Popeye écume les terrains de foot depuis vingt ans. Il est l’homme du vestiaire et des barbecues de la Jeunesse Esch. Rencontre avec le vieux loup de mer des Terres rouges.
Popeye n’est pas le capitaine du club de foot d’Esch-sur-Alzette,mais un matelot indispensable pour que le bateau avance.
Au stade de la Frontière, tout le monde l’appelle Popeye. À vrai dire, le bonhomme ressemble plutôt au capitaine Haddock. Barbe fournie, casquette jetée sur des cheveux en bataille, une éternelle pipe à la bouche : marins d’eau douce, faites place, voici le vieux briscard de la Jeunesse Esch! Ça fait vingt ans que Popeye traîne sa carcasse le long des terrains du club. Entretien des vestiaires, préparation des rencontres entre équipes de jeunes, photo d’avant-match, buvette et barbecue surtout… Popeye est partout.
Rien ne prédestinait le natif de Vianden à s’implanter aux Terres rouges. « C’est le travail qui m’a amené là. J’étais garde forestier au départ. Je suis arrivé à Esch-sur-Alzette en 1995, j’ai longtemps travaillé à la Waldschoul .» L’école pédagogique se situe en forêt, à quelques encablures des terrains de la Jeunesse Esch. Popeye est tombé amoureux du maillot noir et blanc un 1er mai, jour de la fête du Travail, donc de la fête du club ouvrier. « À l’époque, elle réunissait 400 personnes, se souvient le vieux loup de mer. Aujourd’hui, on s’amuse encore, mais ce n’est plus pareil. »

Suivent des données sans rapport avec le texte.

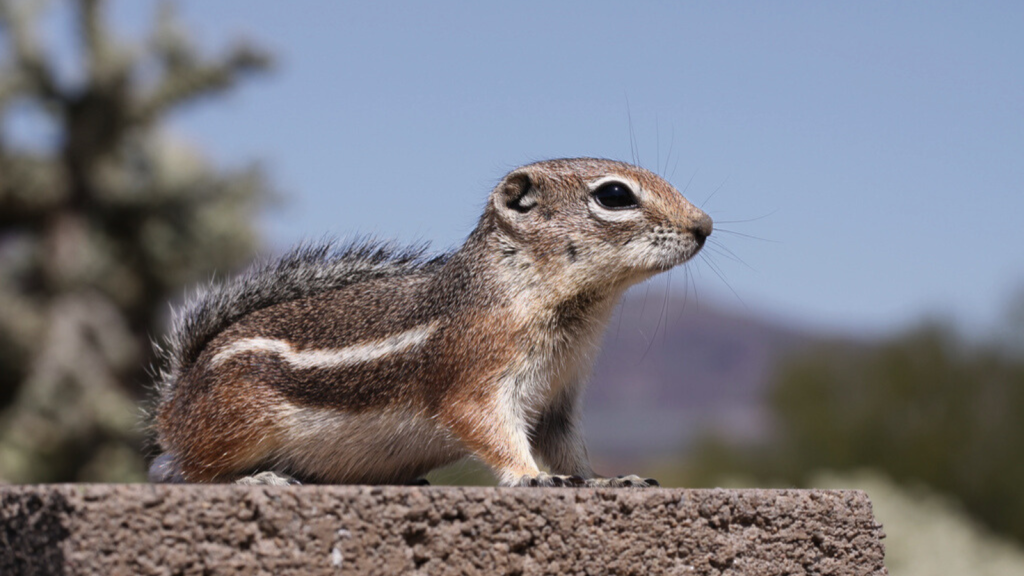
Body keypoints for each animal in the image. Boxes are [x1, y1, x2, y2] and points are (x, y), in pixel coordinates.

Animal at [149, 155, 712, 483]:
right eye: (614, 195)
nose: (704, 225)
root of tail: (175, 396)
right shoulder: (477, 370)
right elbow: (485, 425)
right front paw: (531, 476)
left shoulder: (559, 400)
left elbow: (568, 448)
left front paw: (605, 480)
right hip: (237, 422)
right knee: (186, 471)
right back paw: (257, 478)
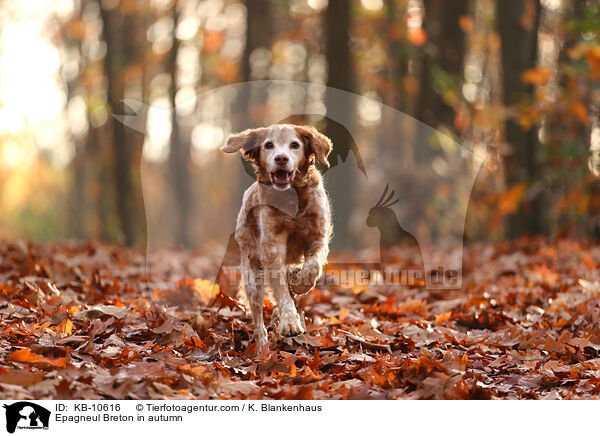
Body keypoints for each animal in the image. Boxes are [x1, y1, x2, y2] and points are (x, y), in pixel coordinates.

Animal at [220, 124, 332, 350]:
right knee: (257, 313)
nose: (281, 158)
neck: (291, 199)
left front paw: (299, 282)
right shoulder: (272, 249)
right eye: (269, 145)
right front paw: (289, 323)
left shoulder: (318, 238)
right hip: (252, 274)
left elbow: (312, 267)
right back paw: (262, 345)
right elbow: (281, 290)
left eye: (295, 145)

L’âme et le cœur d’un club
Popeye n’explique jamais ce qu’il pense. Il parle comme il fume : ses propos se perdent dans l’odeur du tabac hollandais. Il faut deviner, lire dans son regard, prendre le temps de l’écouter, le monsieur est plein de pudeur. Quoi qu’il en soit, il aime son club et il l’aimera toujours. « Je travaille au terrain sept jours sur sept. Il faut que les vestiaires soient propres, que les jeunes puissent s’entraîner et vivre le foot à fond. » Il faut qu’il soit là pour laver leurs shorts, leurs godasses, « ou même leur donner un maillot. Ça arrive aux plus grands d’oublier l’équipement. »

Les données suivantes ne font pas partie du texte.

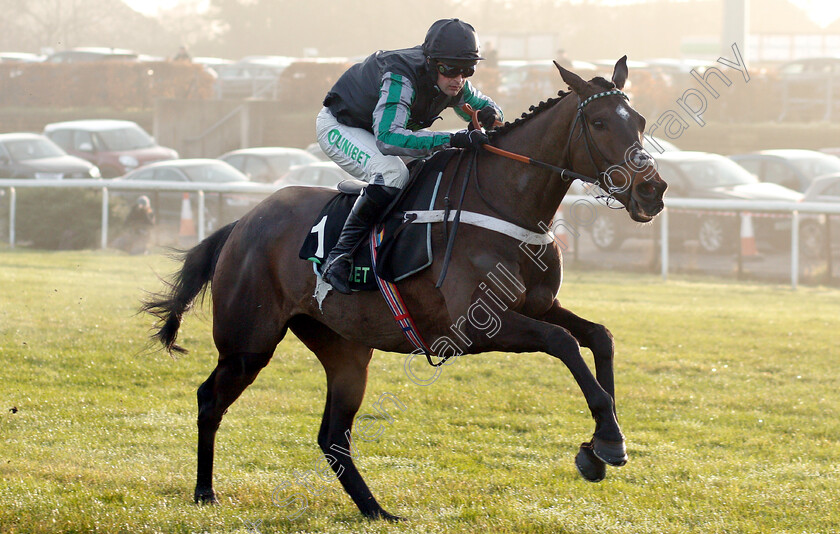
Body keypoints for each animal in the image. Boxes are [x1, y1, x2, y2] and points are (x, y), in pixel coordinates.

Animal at [146, 57, 668, 520]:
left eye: (640, 120)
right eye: (599, 122)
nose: (653, 191)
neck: (503, 203)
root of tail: (241, 223)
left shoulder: (541, 305)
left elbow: (599, 336)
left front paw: (602, 441)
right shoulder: (479, 326)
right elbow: (563, 343)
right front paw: (607, 442)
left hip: (345, 350)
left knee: (332, 436)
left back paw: (375, 510)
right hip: (248, 343)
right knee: (210, 399)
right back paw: (205, 492)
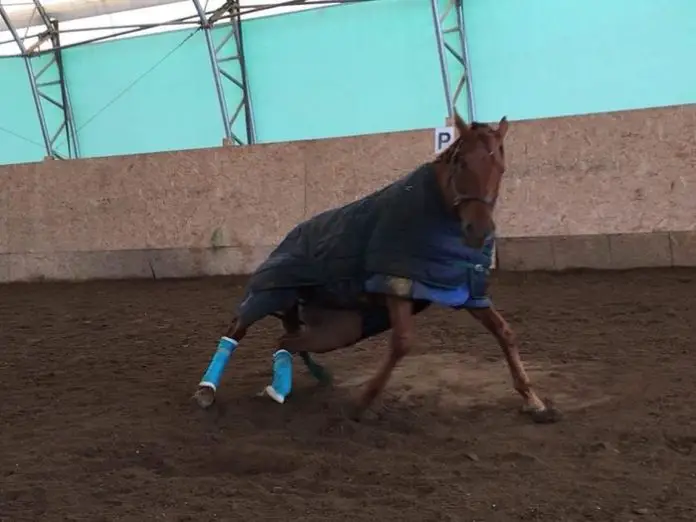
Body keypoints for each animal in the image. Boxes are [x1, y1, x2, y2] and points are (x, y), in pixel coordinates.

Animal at [192, 112, 560, 424]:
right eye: (461, 162)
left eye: (500, 166)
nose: (479, 230)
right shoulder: (396, 285)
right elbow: (402, 344)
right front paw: (362, 403)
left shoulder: (467, 291)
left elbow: (504, 332)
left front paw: (533, 401)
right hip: (271, 292)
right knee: (238, 328)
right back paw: (207, 390)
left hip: (340, 328)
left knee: (286, 340)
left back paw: (287, 385)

Une vitrine témoigne de l’affection qu’il reçoit en retour. Beaucoup de lettres écrites par les enfants, avec la même application qu’une lettre au père Noël. Ils n’ont rien à demander, juste à remercier. Des mots signés par les responsables du club aussi, jusqu’au président. Des cadeaux bariolés de noir et blanc : une tasse de la Juventus de Turin, des écharpes de supporters, des médailles et des coupes… autant de souvenirs entassés dans un joyeux fatras, comme s’il s’agissait d’un butin de pirate.
«Mon plus beau souvenir restera le 28 e titre remporté en 2009 », lance-t-il fièrement. Le barbecue avait dû chauffer comme un haut fourneau ce soir-là! Mais Popeye accorde la même importance aux exploits des plus petits. C’est lui qui joue le photographe reporter quand une équipe de jeunes soulève un trophée. « Les juniors (18 ans) vont mal cette année , peste-t-il. Aucun match gagné! » Une prestation qui l’attriste sincèrement, lui qui voit le foot comme une école de la vie.

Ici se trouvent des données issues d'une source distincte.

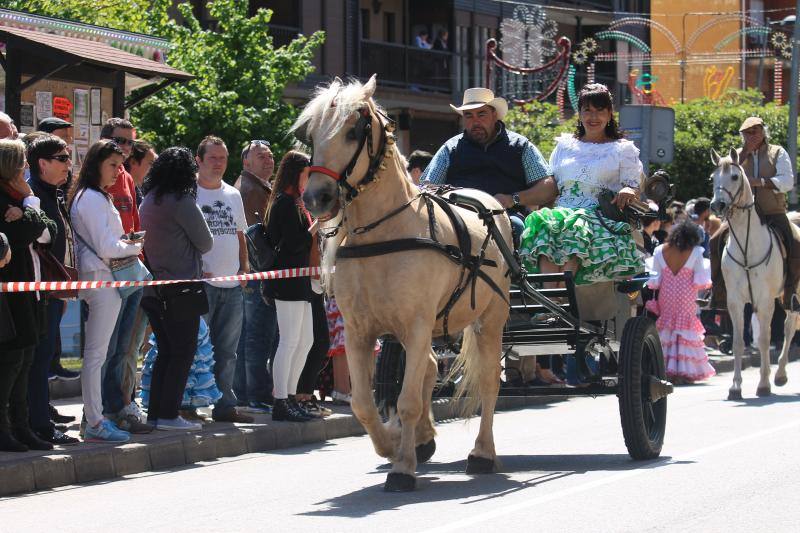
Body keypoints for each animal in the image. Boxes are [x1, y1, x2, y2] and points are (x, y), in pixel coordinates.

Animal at [294, 75, 512, 491]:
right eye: (311, 135)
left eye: (353, 131)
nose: (316, 198)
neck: (384, 234)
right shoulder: (360, 331)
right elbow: (365, 404)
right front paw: (394, 445)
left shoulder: (416, 324)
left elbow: (407, 400)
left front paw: (402, 469)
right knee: (428, 367)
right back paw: (424, 439)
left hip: (491, 319)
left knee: (490, 382)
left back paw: (482, 452)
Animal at [709, 147, 796, 400]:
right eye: (713, 178)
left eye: (734, 176)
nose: (717, 206)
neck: (748, 246)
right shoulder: (736, 302)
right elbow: (738, 342)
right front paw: (735, 387)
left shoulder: (764, 300)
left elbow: (765, 339)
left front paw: (764, 384)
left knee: (789, 327)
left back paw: (780, 375)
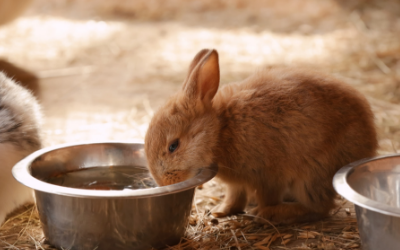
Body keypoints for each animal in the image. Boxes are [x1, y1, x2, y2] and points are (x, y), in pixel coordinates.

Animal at [145, 48, 378, 225]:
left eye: (173, 146)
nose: (164, 182)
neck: (221, 130)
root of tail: (369, 144)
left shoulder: (268, 176)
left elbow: (267, 197)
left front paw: (262, 213)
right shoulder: (237, 184)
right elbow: (235, 196)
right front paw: (221, 210)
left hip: (312, 174)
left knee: (319, 207)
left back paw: (275, 214)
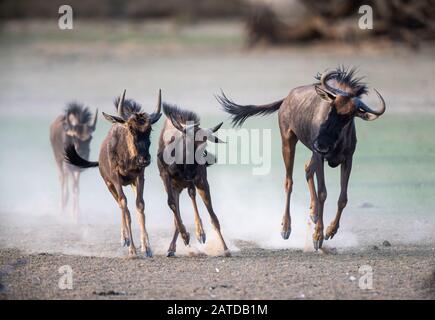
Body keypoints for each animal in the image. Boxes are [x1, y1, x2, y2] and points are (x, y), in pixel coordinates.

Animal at [66, 90, 164, 258]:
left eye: (149, 129)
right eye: (130, 128)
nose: (144, 159)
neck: (127, 156)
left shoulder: (139, 177)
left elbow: (140, 205)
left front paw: (146, 247)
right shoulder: (115, 179)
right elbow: (124, 205)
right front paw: (132, 249)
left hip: (130, 183)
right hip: (109, 184)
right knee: (120, 203)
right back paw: (124, 239)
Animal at [158, 103, 232, 258]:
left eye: (205, 143)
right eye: (189, 142)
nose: (201, 162)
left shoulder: (193, 180)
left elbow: (192, 196)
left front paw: (200, 232)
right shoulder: (167, 178)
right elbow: (172, 204)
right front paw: (186, 235)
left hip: (201, 183)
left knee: (213, 217)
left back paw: (225, 248)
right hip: (178, 187)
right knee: (177, 213)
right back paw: (174, 246)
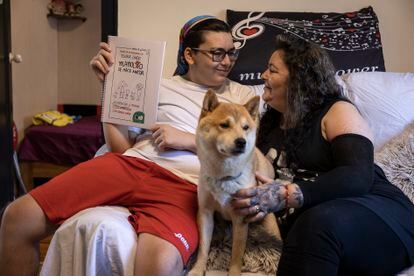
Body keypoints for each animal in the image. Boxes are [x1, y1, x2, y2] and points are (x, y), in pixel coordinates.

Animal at [188, 91, 280, 276]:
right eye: (224, 125)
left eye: (245, 127)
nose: (241, 142)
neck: (224, 176)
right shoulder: (206, 212)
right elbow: (203, 248)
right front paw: (198, 269)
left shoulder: (241, 218)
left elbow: (236, 254)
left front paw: (234, 272)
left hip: (269, 223)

Popeye a entraîné les plus petits, mais il laisse désormais ce job aux formateurs diplômés. Sur son CV de sportif, il n’a rien d’autre à offrir qu’un cœur et une âme. « J’ai quand même joué trois ans en défenseur à Amsterdam », sourit-il. Il y a vécu quand il voyageait, « avant ». Il n’a jamais été marin, même dans le port chanté par Brel, contrairement aux apparences. Et la pipe alors? « J’ai commencé quand j’avais douze ans, lors d’un campement scout en Angleterre. » Ça conserve, visiblement.